Hamiltonian H(x,p) is a function of canonical variables, i.e.
coordinates x and momenta p.

One can relate the two functions by means of Legendre transform:
L(x,dx/dt) = dx/dt * p - H(x,p)
Here the knowledge of p(x,dx/dt) is required.

The high-school level introduction of Lagrangian is
L = T - V
and that of Hamiltonian is
H = T + V
each in its proper variables, and say for mechanical system only.

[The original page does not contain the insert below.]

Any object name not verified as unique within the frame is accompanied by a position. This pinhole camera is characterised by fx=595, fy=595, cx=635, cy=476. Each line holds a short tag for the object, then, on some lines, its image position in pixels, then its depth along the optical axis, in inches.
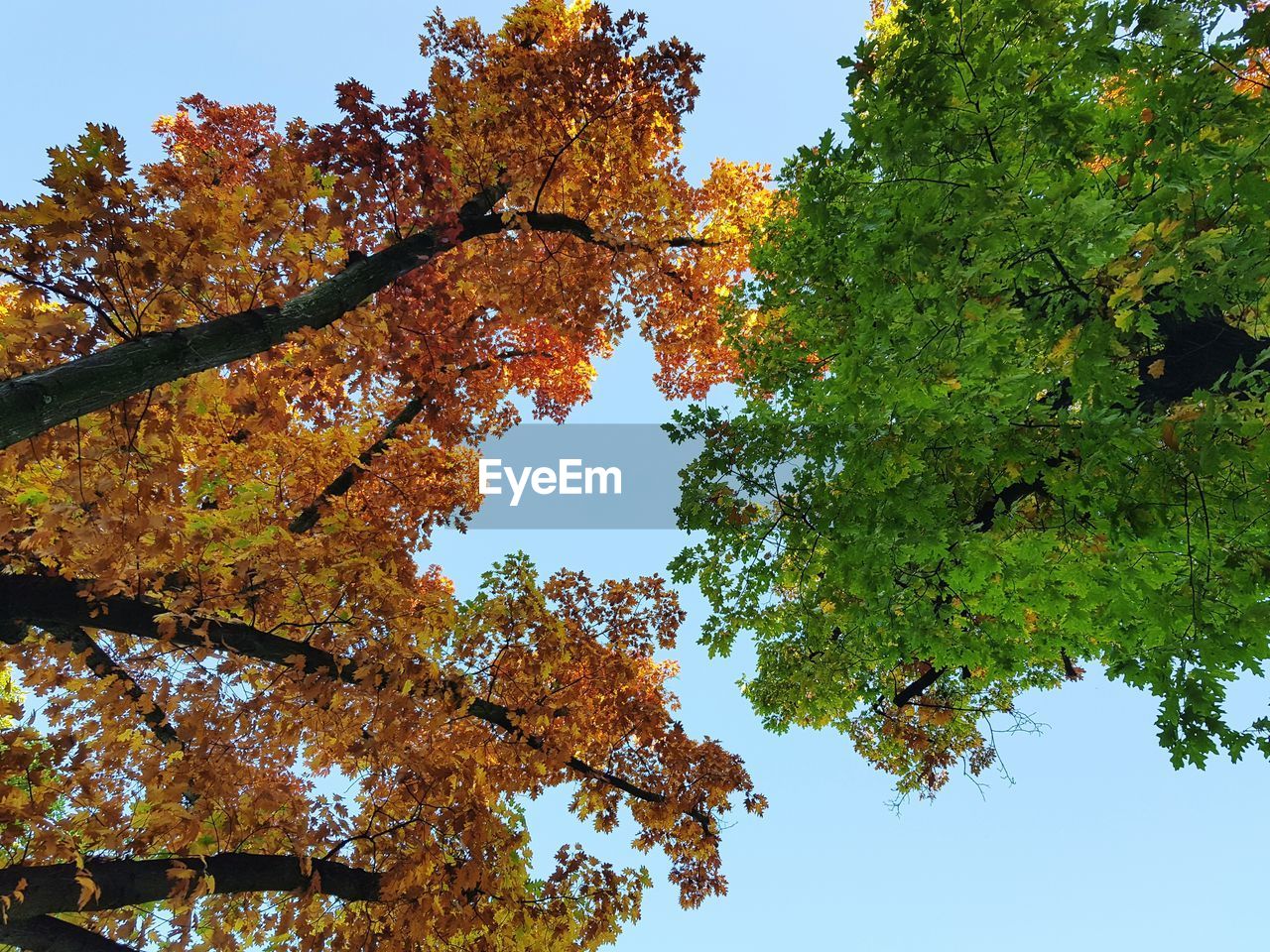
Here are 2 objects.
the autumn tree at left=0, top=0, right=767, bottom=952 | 185.8
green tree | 150.8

In statistical mechanics formulation the canonical partition function is
given by the integral:
Z = \int dx \int dp exp(-\beta H(x,p))

On the other hand in the path integral formulation the integration over
momenta p is replaced by the integration over all possible paths x(t)
Z = \int dx \int Dx(t) exp(-A[x(t)])
where action along the path x(t) is
A[x(t)] = \int dt L(x,dx/dt)

The first ambiguity comes from the paper by Berne and Thirumalai, Ann.
Rev. Phys. Chem. 37 (1986) 401-424, where action is defined as an
integral over imaginary time \tau
A[x(\tau)] = \int d\tau  H(x(\tau)) (see Eq. (2) in the above paper)
- why the Hamiltonian is integrated here instead of the Lagrangian ?
Even if we replace time with imaginary time \tau = it, i being the
imaginary unit, the minus sign should appear in front of kinetic energy
part and the integrand becomes -T - V.

The second confusion comes from Marx and Parrinello, J. Chem. Phys. 104
(1996) 4077-4082, where in Eq. (2.1) the path integral partition
function is defined for the nuclei and electrons. The integrand there
has the form of
exp( -\int d\tau ( T(dx/d\tau) + V(x) ) )
The quantity T + V is called an "Euclidean Lagrangian" and the whole
integral over imaginary time \tau is called "Euclidean action". I do not
understand the plus sign here. The same affects Eq. (310) in Marx and
Hutter, NIC Series, Vol. 3 (2000) 329-477, where the Euclidean
Lagrangian is defined in terms of Coulomb interactions. Deriving
Euler-Lagrange equations from this formula directly leads to wrong signs
in eqs. of motion.

In other words, the formal definition of Euclidean Lagrangian (which is
unclear for me at this stage) leads me to improper sign in the equations
of motion and contradicts my "naive" feeling of what Lagrangian is.

I would appreciate some remarks that would point me to the right
direction.

Kind regards,
Lukasz